The agreement was reached through the Pan-American Health Organization (OPS) to skirt the hurdles thrown by Brazilian medical associations, which were opposed to the initiative from the start, despite the fact that foreign doctors would be working in remote and poor areas where the members of their association refuse to practice.
Cuba also faces a number of difficulties in terms of putting together that many general physicians. It is hard to find them on the island today because, for years, the country experienced a trend tending towards specialization within given fields and resulting in a general imbalance.
Many young, Cuban medical graduates weren’t given any other choice than to become Comprehensive General Practitioners, but these graduates later specialized in a given field, such as cardiology, ophthalmology or nephrology and some aren’t too crazy about taking steps back in their careers.
What’s more, they’ve lost the incentive of being able to buy a car. Though it is true that Cuban doctors earn considerably more in Brazil than in other countries, with the new automobile prices, they would have to spend a decade working abroad to be able to buy a used car.
Cuban Doctors, Brazilian Engineers
Brasilia agreed to pay US $4,200 for each Cuban MD, a sum that will allow Havana to pay, in two years, Brazil’s credit for the construction of the Mariel port, the first in the region capable of accommodating 200-thousand-ton Super-Post-Panama ships.
Now, Cuba will be able to import goods and save the tens of millions of dollars it paid for the use of intermediary ports. At Mariel, they have built a terminal capable of processing 800 thousand containers a year, giving Cuba the possibility of providing port services to other nations in the Caribbean.

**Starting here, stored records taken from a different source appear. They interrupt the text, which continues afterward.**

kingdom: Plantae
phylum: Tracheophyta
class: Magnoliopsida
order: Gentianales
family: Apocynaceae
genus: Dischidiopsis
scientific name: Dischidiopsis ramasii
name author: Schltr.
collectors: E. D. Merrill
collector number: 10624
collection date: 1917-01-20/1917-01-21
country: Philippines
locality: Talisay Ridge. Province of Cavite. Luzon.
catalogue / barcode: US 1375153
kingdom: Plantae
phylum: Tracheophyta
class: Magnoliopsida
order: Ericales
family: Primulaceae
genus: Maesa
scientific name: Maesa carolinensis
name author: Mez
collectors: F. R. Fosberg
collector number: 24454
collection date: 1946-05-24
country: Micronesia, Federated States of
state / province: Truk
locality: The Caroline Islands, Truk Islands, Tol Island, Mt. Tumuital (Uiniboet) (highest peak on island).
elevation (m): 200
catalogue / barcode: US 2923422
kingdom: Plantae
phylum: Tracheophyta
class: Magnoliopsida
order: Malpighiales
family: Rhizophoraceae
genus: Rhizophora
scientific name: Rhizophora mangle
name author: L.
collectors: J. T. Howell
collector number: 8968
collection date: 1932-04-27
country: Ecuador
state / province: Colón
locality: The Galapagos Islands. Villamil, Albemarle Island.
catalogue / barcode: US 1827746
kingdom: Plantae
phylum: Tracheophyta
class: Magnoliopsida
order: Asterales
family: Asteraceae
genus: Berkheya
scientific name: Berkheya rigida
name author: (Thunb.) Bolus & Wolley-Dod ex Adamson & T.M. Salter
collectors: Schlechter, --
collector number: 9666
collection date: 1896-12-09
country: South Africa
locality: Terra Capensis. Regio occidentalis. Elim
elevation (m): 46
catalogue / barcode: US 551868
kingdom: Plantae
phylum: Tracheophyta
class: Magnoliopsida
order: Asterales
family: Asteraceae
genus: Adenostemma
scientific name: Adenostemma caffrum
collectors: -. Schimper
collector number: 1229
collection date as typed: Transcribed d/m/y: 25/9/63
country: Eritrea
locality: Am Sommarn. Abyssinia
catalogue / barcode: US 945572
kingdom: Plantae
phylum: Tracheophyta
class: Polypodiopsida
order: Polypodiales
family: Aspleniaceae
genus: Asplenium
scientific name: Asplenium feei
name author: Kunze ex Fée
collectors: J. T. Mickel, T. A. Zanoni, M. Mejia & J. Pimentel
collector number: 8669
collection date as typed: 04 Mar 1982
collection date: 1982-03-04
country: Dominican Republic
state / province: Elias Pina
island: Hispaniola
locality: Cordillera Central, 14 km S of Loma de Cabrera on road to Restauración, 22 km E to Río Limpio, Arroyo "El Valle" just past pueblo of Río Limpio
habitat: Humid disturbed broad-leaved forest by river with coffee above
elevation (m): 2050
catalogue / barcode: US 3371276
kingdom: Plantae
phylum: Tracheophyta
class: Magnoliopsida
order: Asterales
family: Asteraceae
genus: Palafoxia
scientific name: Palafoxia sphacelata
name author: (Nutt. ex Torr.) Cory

The port was inaugurated this week during the 2nd CELAC Summit and was held up as an example of what can be accomplished through a relationship that allows nations to complement one another, with a view towards greater economic and social development.
Across the continent, governments are making headway in diplomatic agreements that impel multi-national projects in such fields as health, education, nutrition, energy and economic growth.
In some cases, they are learning from each other. Mexican President Enrique Peña Nieto reported that Uruguayan authorities are acting as consultants in the country’s efforts to impel a plan similar to Uruguay’s Ceibal, which provides students at public schools with computers.
The exchange of Venezuelan crude for products and services from other economies in the region has drastically reduced these nations’ oil bill, cutting them some slack at the precise moment when the price of oil tripled.
This week, the UN Secretary General himself stated that “Cuba can teach the world about its health system, based on primary care, a system that has had important achievements, such as low infant mortality, longer life expectancy and universal coverage.”
During his visit to Cuba, Ban Ki-moon acknowledged the importance of Havana’s Latin American School of Medicine, where thousands of young people from the poorest communities in the region are trained to become doctors. Hundreds of them played a key role in relief efforts following the earthquake in Haiti.
Ban Ki-moon affirmed that “Cuba has a long history of cooperation,” adding that thousands of Haitians and Africans owe their lives to the island’s workers, as “Cuban doctors are the first to arrive and the last to leave.”
Cuba also has a lot to gain from its relations with Latin American nations, for, in order to be able to sustain its own public health system, it needs to achieve a level of economic development it has been unable to reach on its own.